When scaling your app then you are running multiple instances of your app. A K8s Deployment creates only one Pod for running the application. When traffic increases, we will need to scale the application to keep up with user demand.

How it works

Scaling out a Deployment will ensure new Pods are created and scheduled to Nodes with available resources. Kubernetes also supports autoscaling of Pods, but it is outside the scope of this tutorial.

Running multiple instances of an application will require a way to distribute the traffic to all of them. Services have an integrated load-balancer that will distribute network traffic to all Pods of an exposed Deployment. Services will monitor continuously the running Pods using endpoints, to ensure the traffic is sent only to available Pods. Scaling is accomplished by changing the number of replicas in a Deployment.
By the way: Once you have multiple instances of an application running, you're able to update without downtime (so-called rolling updates).

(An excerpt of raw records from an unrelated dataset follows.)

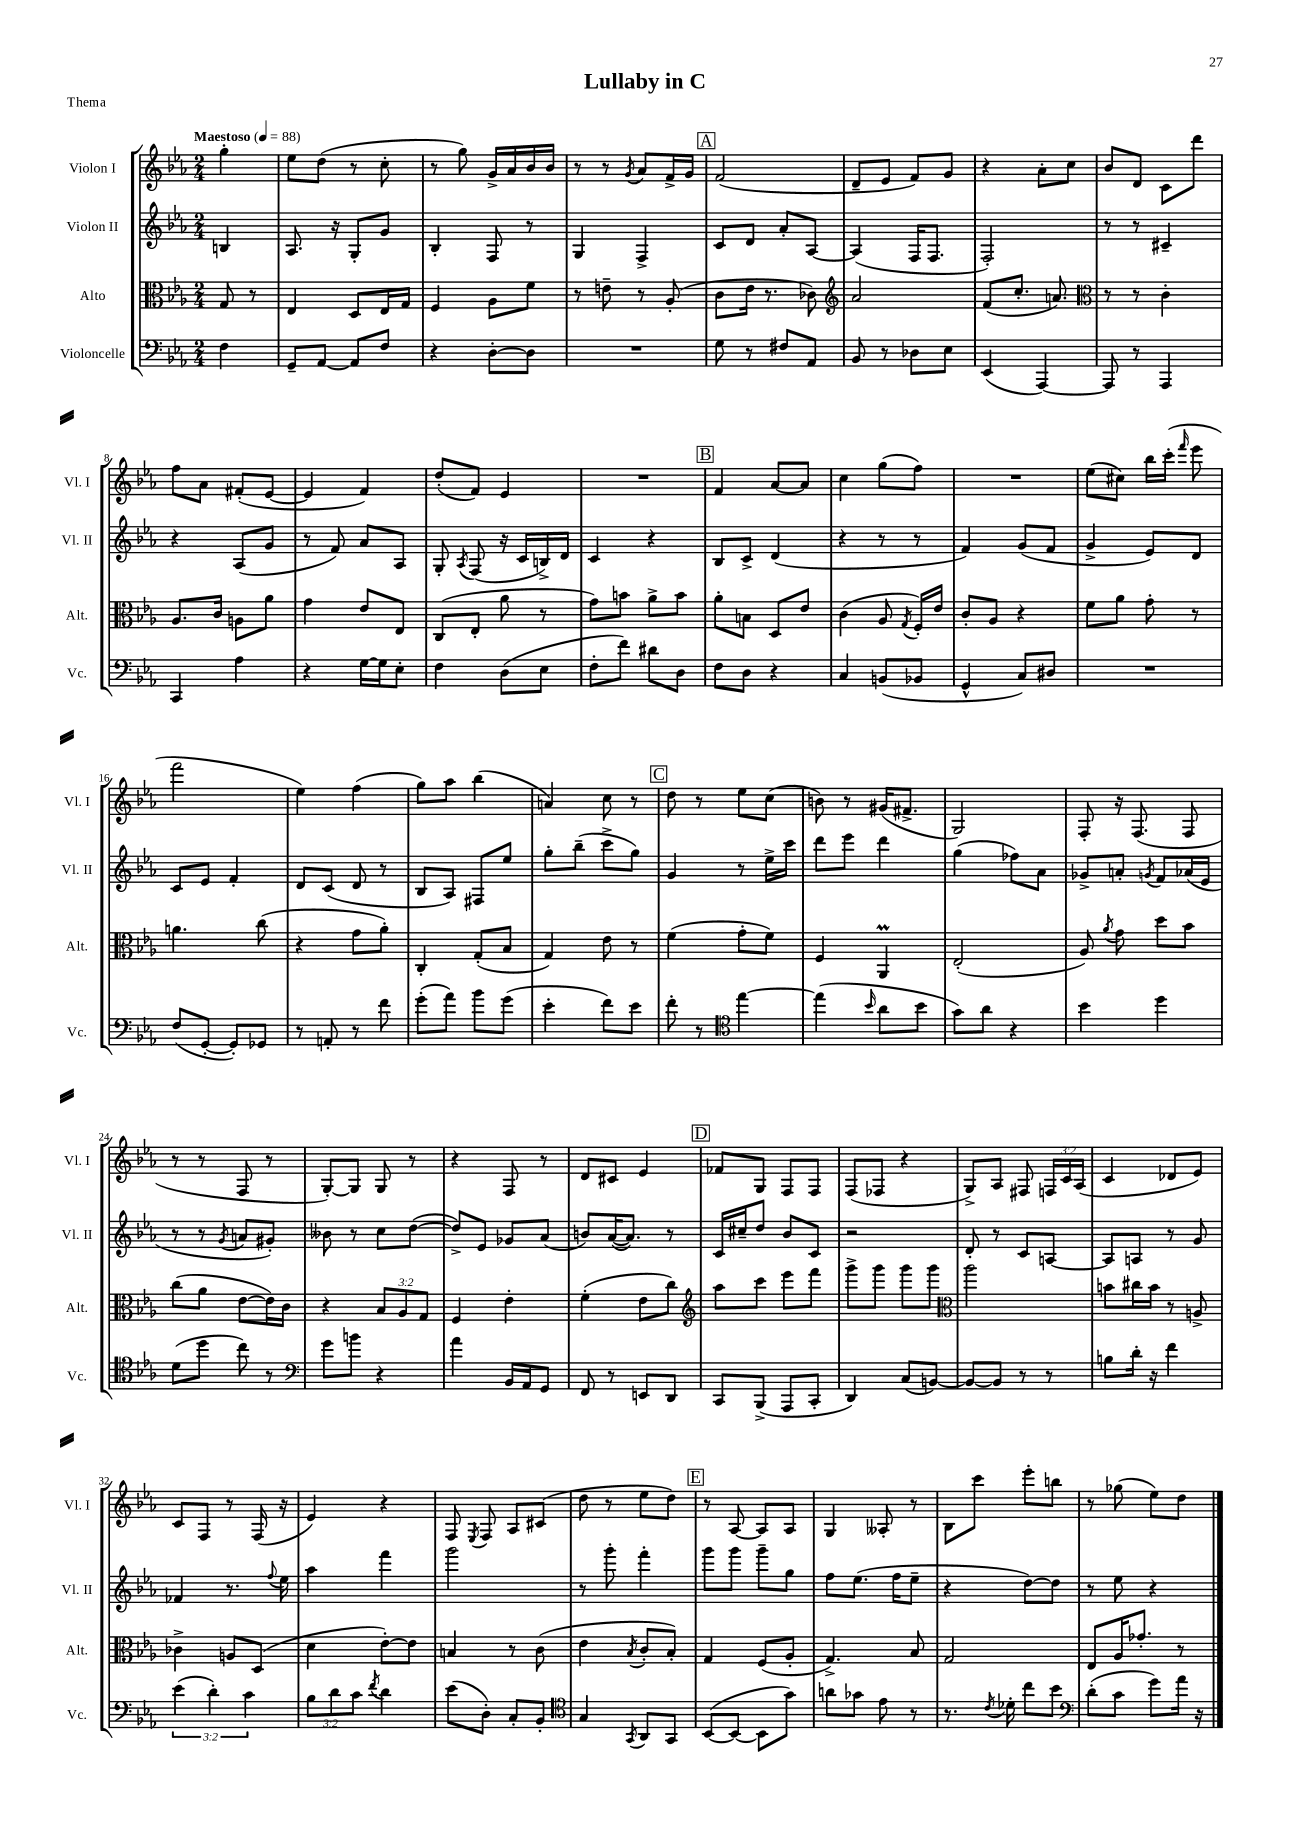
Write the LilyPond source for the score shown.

\header { title = "Lullaby in C" piece = "Thema" }
<<
\new StaffGroup <<
\new Staff = "s0" \with { instrumentName = "Violon I" shortInstrumentName = "Vl. I" } {
    \clef treble \key ees \major \numericTimeSignature \time 2/4 \override Staff.TupletNumber.text = #tuplet-number::calc-fraction-text \partial 4 \tempo "Maestoso" 4 = 88
    \autoBeamOff g''4-. |
    ees''8[ d''8]( r8 c''8-. |
    r8 g''8) g'16[-> aes'16 bes'16 bes'16] |
    r8 r8 \acciaccatura { g'8 } aes'8[ f'16-> g'16] |
    \mark \markup { \box "A" } f'2( |
    d'8[-- ees'8] f'8[) g'8] |
    r4 aes'8[-. c''8] |
    bes'8[ d'8] c'8[ d'''8] |
    f''8[ aes'8] fis'8[-.( ees'8]~ |
    ees'4 f'4) |
    d''8[-.( f'8]) ees'4 |
    R2 |
    \mark \markup { \box "B" } f'4 aes'8[~ aes'8] |
    c''4 g''8[( f''8]) |
    R2 |
    ees''8[( cis''8]) bes''16[ c'''16]-.( \grace { f'''16 } ees'''8 |
    f'''2 |
    ees''4) f''4( |
    g''8[) aes''8] bes''4( |
    a'4) c''8 r8 |
    \mark \markup { \box "C" } d''8 r8 ees''8[ c''8]( |
    b'8) r8 gis'16[( fis'8.]-> |
    g2) |
    f8-. r16 f8.( f8 |
    r8 r8 f8 r8 |
    g8[~-.) g8] g8 r8 |
    r4 f8 r8 |
    d'8[ cis'8] ees'4 |
    \mark \markup { \box "D" } fes'8[ g8] f8[ f8] |
    f8[( fes8] r4 |
    g8[->) aes8] fis8 \tuplet 3/2 { f16[ c'16 aes16]( } |
    c'4 des'8[ ees'8]) |
    c'8[ f8] r8 f16( r16 |
    ees'4) r4 |
    f8 \acciaccatura { ees8 } f8 aes8[ cis'8]( |
    d''8 r8 ees''8[ d''8]) |
    \mark \markup { \box "E" } r8 aes8~ aes8[ aes8] |
    g4 aeses8-. r8 |
    bes8[ c'''8] ees'''8[-. b''8] |
    r8 ges''8( ees''8[) d''8] \bar "|." |
}
\new Staff = "s1" \with { instrumentName = "Violon II" shortInstrumentName = "Vl. II" } {
    \clef treble \key ees \major \numericTimeSignature \time 2/4 \partial 4
    \autoBeamOff b4 |
    aes8. r16 g8[-. g'8] |
    bes4-. f8 r8 |
    g4 f4-> |
    \mark \markup { \box "A" } c'8[ d'8] aes'8[-. aes8]~ |
    aes4( f16[ f8.] |
    f2-.) |
    r8 r8 cis'4-- |
    r4 aes8[( g'8] |
    r8 f'8) aes'8[ aes8] |
    g8-. \acciaccatura { aes8 } f8( r16 c'16[ b16->) d'16] |
    c'4 r4 |
    \mark \markup { \box "B" } bes8[ c'8]-> d'4( |
    r4 r8 r8 |
    f'4) g'8[( f'8] |
    g'4-> ees'8[) d'8] |
    c'8[ ees'8] f'4-. |
    d'8[ c'8]( d'8 r8 |
    bes8[ aes8]) fis8[ ees''8] |
    g''8[-. bes''8]--( c'''8[-> g''8]) |
    \mark \markup { \box "C" } g'4 r8 ees''16[-> c'''16] |
    d'''8[ ees'''8] d'''4 |
    g''4( fes''8[) aes'8] |
    ges'8[-> a'8]-. \acciaccatura { g'8 } f'8[ aes'16( ees'16] |
    r8 r8 \acciaccatura { g'8 } a'8[ gis'8]-.) |
    beses'8 r8 c''8[ d''8]~( |
    d''8[->) ees'8] ges'8[ aes'8]( |
    b'8[) aes'16~( aes'8.]) r8 |
    \mark \markup { \box "D" } c'16[ cis''16-- d''8] bes'8[ c'8] |
    r2 |
    d'8-. r8 c'8[ a8]~ |
    a8[ a8] r8 g'8 |
    fes'4 r8. \appoggiatura { f''8 } ees''16 |
    aes''4 f'''4 |
    g'''2 |
    r8 g'''8-. f'''4-. |
    \mark \markup { \box "E" } g'''8[ g'''8] g'''8[-- g''8] |
    f''8[ ees''8.]( f''16[ ees''8]-- |
    r4 d''8[~) d''8] |
    r8 ees''8 r4 \bar "|." |
}
\new Staff = "s2" \with { instrumentName = "Alto" shortInstrumentName = "Alt." } {
    \clef alto \key ees \major \numericTimeSignature \time 2/4 \override Staff.TupletNumber.text = #tuplet-number::calc-fraction-text \partial 4
    \autoBeamOff g8 r8 |
    ees4 d8[ ees16 g16] |
    f4 aes8[ f'8] |
    r8 e'8-- r8 aes8-.( |
    \mark \markup { \box "A" } c'8[ ees'16] r8. ces'8) |
    \clef treble aes'2 |
    f'8[( c''8.]-. a'8.) |
    \clef alto r8 r8 c'4-. |
    aes8.[ c'16] a8[ aes'8] |
    g'4 ees'8[ ees8] |
    c8[( ees8]-. aes'8 r8 |
    g'8[) b'8] aes'8[-> b'8] |
    \mark \markup { \box "B" } aes'8[-. b8] d8[ ees'8] |
    c'4( aes8 \acciaccatura { g8 } f16[-.) ees'16] |
    c'8[-. aes8] r4 |
    f'8[ aes'8] g'8-. r8 |
    a'4. c''8( |
    r4 g'8[ aes'8]-.) |
    c4-. g8[-.( bes8] |
    g4) ees'8 r8 |
    \mark \markup { \box "C" } f'4( g'8[-. f'8]) |
    f4 aes,4\prall |
    ees2-.( |
    aes8) \acciaccatura { aes'8 } g'8 d''8[ bes'8] |
    c''8[( aes'8] ees'8[~ ees'16) c'16] |
    r4 \tuplet 3/2 { bes8[ aes8 g8] } |
    f4 ees'4-. |
    f'4-.( ees'8[ c''8]) |
    \mark \markup { \box "D" } \clef treble aes''8[ c'''8] ees'''8[ f'''8] |
    g'''8[-> g'''8] g'''8[ g'''8] |
    \clef alto aes''2 |
    b'8[ cis''16 b'16] r8 a8-> |
    ces'4-> a8[ d8]( |
    d'4 ees'8[~-.) ees'8] |
    b4 r8 c'8( |
    ees'4 \acciaccatura { bes8 } c'8[-. bes8]-.) |
    \mark \markup { \box "E" } g4 f8[( aes8]-. |
    g4.->) bes8 |
    g2 |
    ees8[ aes16 ges'8.]-. r8 \bar "|." |
}
\new Staff = "s3" \with { instrumentName = "Violoncelle" shortInstrumentName = "Vc." } {
    \clef bass \key ees \major \numericTimeSignature \time 2/4 \override Staff.TupletNumber.text = #tuplet-number::calc-fraction-text \partial 4
    \autoBeamOff f4 |
    g,8[-- aes,8]~ aes,8[ f8] |
    r4 d8[~-. d8] |
    R2 |
    \mark \markup { \box "A" } g8 r8 fis8[ aes,8] |
    bes,8 r8 des8[ ees8] |
    ees,4( aes,,4~) |
    aes,,8 r8 aes,,4 |
    c,4 aes4 |
    r4 g16[~ g16 ees8]-. |
    f4 d8[( ees8] |
    f8[-. f'8]) dis'8[ d8] |
    \mark \markup { \box "B" } f8[ d8] r4 |
    c4 b,8[( bes,8] |
    g,4-^ c8[) dis8] |
    R2 |
    f8[( g,8]~-. g,8[-.) ges,8] |
    r8 a,8-. r8 f'8 |
    g'8[-.( aes'8]) bes'8[ g'8]( |
    ees'4-. f'8[) ees'8] |
    \mark \markup { \box "C" } f'8-. r8 \clef tenor ees''4~ |
    ees''4( \grace { bes'16 } aes'8[ bes'8] |
    g'8[) aes'8] r4 |
    bes'4 d''4 |
    d'8[( d''8] c''8) r8 |
    \clef bass g'8[ b'8] r4 |
    aes'4 bes,16[ aes,16 g,8] |
    f,8 r8 e,8[ d,8] |
    \mark \markup { \box "D" } c,8[ bes,,8]->( aes,,8[ c,8]-. |
    d,4) c8[( b,8]~) |
    b,8[~ b,8] r8 r8 |
    b8[ d'16]-. r16 f'4 |
    \tuplet 3/2 { ees'4( d'4-.) c'4 } |
    \tuplet 3/2 { bes8[ d'8 c'8] } \acciaccatura { f'8 } d'4 |
    ees'8[( d8]-.) c8[-. bes,8]-. |
    \clef tenor g4 \acciaccatura { g,8 } aes,8[ g,8] |
    \mark \markup { \box "E" } bes,8[~( bes,8]~ bes,8[ g'8]) |
    a'8[ ges'8] ees'8 r8 |
    r8. \acciaccatura { c'8 } des'16-. c''8[ bes'8] |
    \clef bass d'8[-.( c'8] g'8[) aes'16] r16 \bar "|." |
}
>>
>>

How to read the Deployment output

When you list your Deployments with kubectl get deployments then the output should be similar to:

NAME                  READY   UP-TO-DATE   AVAILABLE   AGE
kubernetes-bootcamp   1/1     1            1           11m

We should have 1 Pod. If not, run the command again. The columns are

NAME: lists the names of the Deployments in the cluster.
READY: shows the ratio of CURRENT/DESIRED replicas
UP-TO-DATE: displays the number of replicas that have been updated to achieve the desired state.
AVAILABLE: displays how many replicas of the application are available to your users.
AGE: displays the amount of time that the application has been running.

ReplicaSet

Kubernetes Pods are mortal. Pods have a lifecycle. When a worker node dies, the Pods running on the Node are also lost. A ReplicaSet might then dynamically drive the cluster back to the desired state via the creation of new Pods to keep your application running.

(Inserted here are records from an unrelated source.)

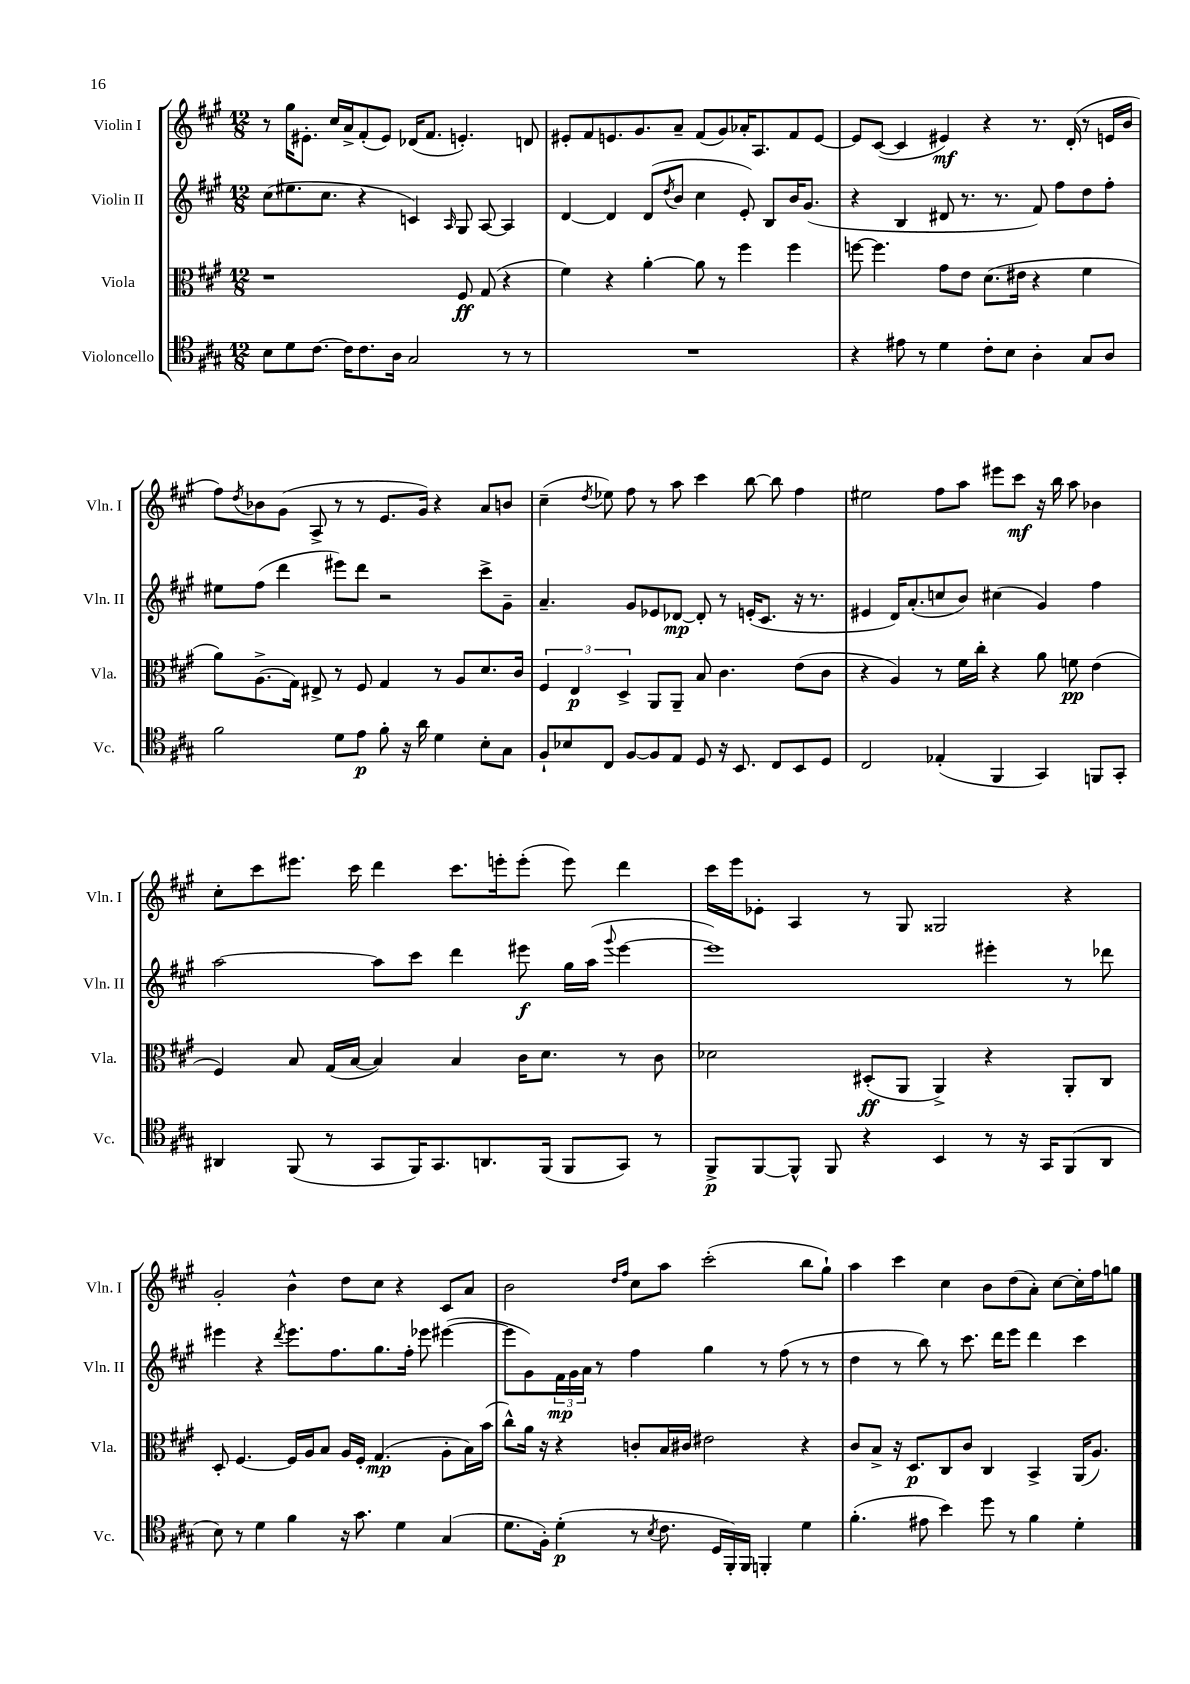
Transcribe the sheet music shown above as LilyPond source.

<<
\new StaffGroup <<
\new Staff = "s0" \with { instrumentName = "Violin I" shortInstrumentName = "Vln. I" } {
    \clef treble \key a \major \numericTimeSignature \time 12/8
    r8 gis''16 eis'8.-. cis''16 a'16-> fis'8-.( eis'8) des'16( fis'8. e'4.-.) d'8 |
    eis'8-. fis'8 e'8. gis'8. a'8-- fis'8( gis'8) aes'16-. a8. fis'8 e'8~ |
    e'8 cis'8~( cis'4 eis'4\mf) r4 r8. d'16-.( r8 e'16 b'16 |
    fis''8) \acciaccatura { d''8 } bes'8 gis'8( a8-> r8 r8 e'8. gis'16) r4 a'8 b'8 |
    cis''4--( \acciaccatura { d''8 } ees''8) fis''8 r8 a''8 cis'''4 b''8~ b''8 fis''4 |
    eis''2 fis''8 a''8 eis'''8 cis'''8\mf r16 b''16 a''8 bes'4 |
    cis''8-. cis'''8 eis'''8. cis'''16 d'''4 cis'''8. e'''16-. e'''8-.( e'''8) d'''4 |
    cis'''16 e'''16 ees'8-. a4 r8 gis8 gisis2 r4 |
    gis'2-. b'4-^ d''8 cis''8 r4 cis'8 a'8 |
    b'2 \grace { d''16 fis''16 } cis''8 a''8 cis'''2-.( b''8 gis''8-!) |
    a''4 cis'''4 cis''4 b'8 d''8( a'8-.) cis''8~ cis''16-. fis''16 g''8 \bar "|." |
}
\new Staff = "s1" \with { instrumentName = "Violin II" shortInstrumentName = "Vln. II" } {
    \clef treble \key a \major \numericTimeSignature \time 12/8
    cis''8( eis''8. cis''8. r4 c'4) \grace { a16 } gis8 a8~ a4 |
    d'4~ d'4 d'8( \acciaccatura { d''8 } b'8 cis''4 e'8-.) b8 b'16 gis'8.( |
    r4 b4 dis'8 r8. r8. fis'8) fis''8 d''8 fis''8-. |
    eis''8 fis''8( d'''4 eis'''8) d'''8 r2 cis'''8-> gis'8-- |
    a'4.-- gis'8 ees'8 des'8~\mp des'8-. r8 e'16-.( cis'8. r16 r8. |
    eis'4 d'16) a'8.-.( c''8 b'8) cis''4( gis'4) fis''4 |
    a''2~ a''8 cis'''8 d'''4 eis'''8\f gis''16 a''16( \appoggiatura { gis'''8 } eis'''4~ |
    eis'''1) eis'''4-. r8 des'''8 |
    eis'''4 r4 \acciaccatura { d'''8 } eis'''8. fis''8. gis''8. fis''16-. ees'''8 eis'''4~( |
    eis'''8 gis'8) \tuplet 3/2 { fis'16\mp gis'16 a'16 } r8 fis''4 gis''4 r8 fis''8( r8 r8 |
    d''4 r8 b''8) r8 cis'''8. d'''16 e'''8 d'''4 cis'''4 \bar "|." |
}
\new Staff = "s2" \with { instrumentName = "Viola" shortInstrumentName = "Vla." } {
    \clef alto \key a \major \numericTimeSignature \time 12/8
    r1 fis8\ff gis8( r4 |
    fis'4) r4 a'4~-. a'8 r8 fis''4 fis''4 |
    f''8~ f''4. gis'8 e'8 d'8.( eis'16 r4 fis'4 |
    a'8) a8.->( gis16) eis8-> r8 fis8 gis4 r8 a8 d'8. cis'16 |
    \tuplet 3/2 { fis4 e4\p d4-> } a,8 a,8-- b8 cis'4. e'8( cis'8 |
    r4 a4) r8 fis'16 cis''16-. r4 a'8 f'8\pp e'4( |
    fis4) b8 gis16( b16~ b4) b4 cis'16 d'8. r8 cis'8 |
    des'2 dis8-.\ff( a,8 a,4->) r4 a,8-. cis8 |
    d8-. fis4.~ fis16 a16 b8 a16 fis16-. gis4.\mp( a8-. b16) b'16( |
    cis''8-^) a'16 r16 r4 c'8-. b16 cis'16 eis'2 r4 |
    cis'8 b8-> r16 d8.\p cis8 cis'8 cis4 b,4-> a,16( a8.) \bar "|." |
}
\new Staff = "s3" \with { instrumentName = "Violoncello" shortInstrumentName = "Vc." } {
    \clef tenor \key a \major \numericTimeSignature \time 12/8
    b8 d'8 cis'8.~ cis'16 cis'8. a16 gis2 r8 r8 |
    R1. |
    r4 eis'8 r8 d'4 cis'8-. b8 a4-. gis8 a8 |
    fis'2 d'8 e'8\p fis'8-. r16 a'16 d'4 b8-. gis8 |
    fis8-! bes8 cis8 fis8~ fis8 e8 d8 r16 b,8. cis8 b,8 d8 |
    cis2 ees4-.( fis,4 gis,4) f,8 gis,8-. |
    ais,4 fis,8( r8 gis,8 fis,16) gis,8. a,8. fis,16( fis,8 gis,8) r8 |
    fis,8->\p fis,8~ fis,8-^ fis,8 r4 b,4 r8 r16 gis,16 fis,8( a,8 |
    b8) r8 d'4 fis'4 r16 gis'8. d'4 gis4( |
    d'8. fis16-.) d'4-.\p( r8 \acciaccatura { b8 } cis'8. d16 fis,16-.) fis,16 f,4-. d'4 |
    fis'4.-.( eis'8 b'4) d''8 r8 fis'4 d'4-. \bar "|." |
}
>>
>>
\layout { \context { \Score \remove "Bar_number_engraver" } }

To see the ReplicaSet created by the Deployment you run:

kubectl get rs

The name of the ReplicaSet is always formatted as

[DEPLOYMENT-NAME]-[RANDOM-STRING]

The random string is randomly generated and uses the pod-template-hash as a seed.

Two important columns of this output are:

DESIRED displays the desired number of replicas of the application, which you define when you create the Deployment. This is the desired state.
CURRENT displays how many replicas are currently running.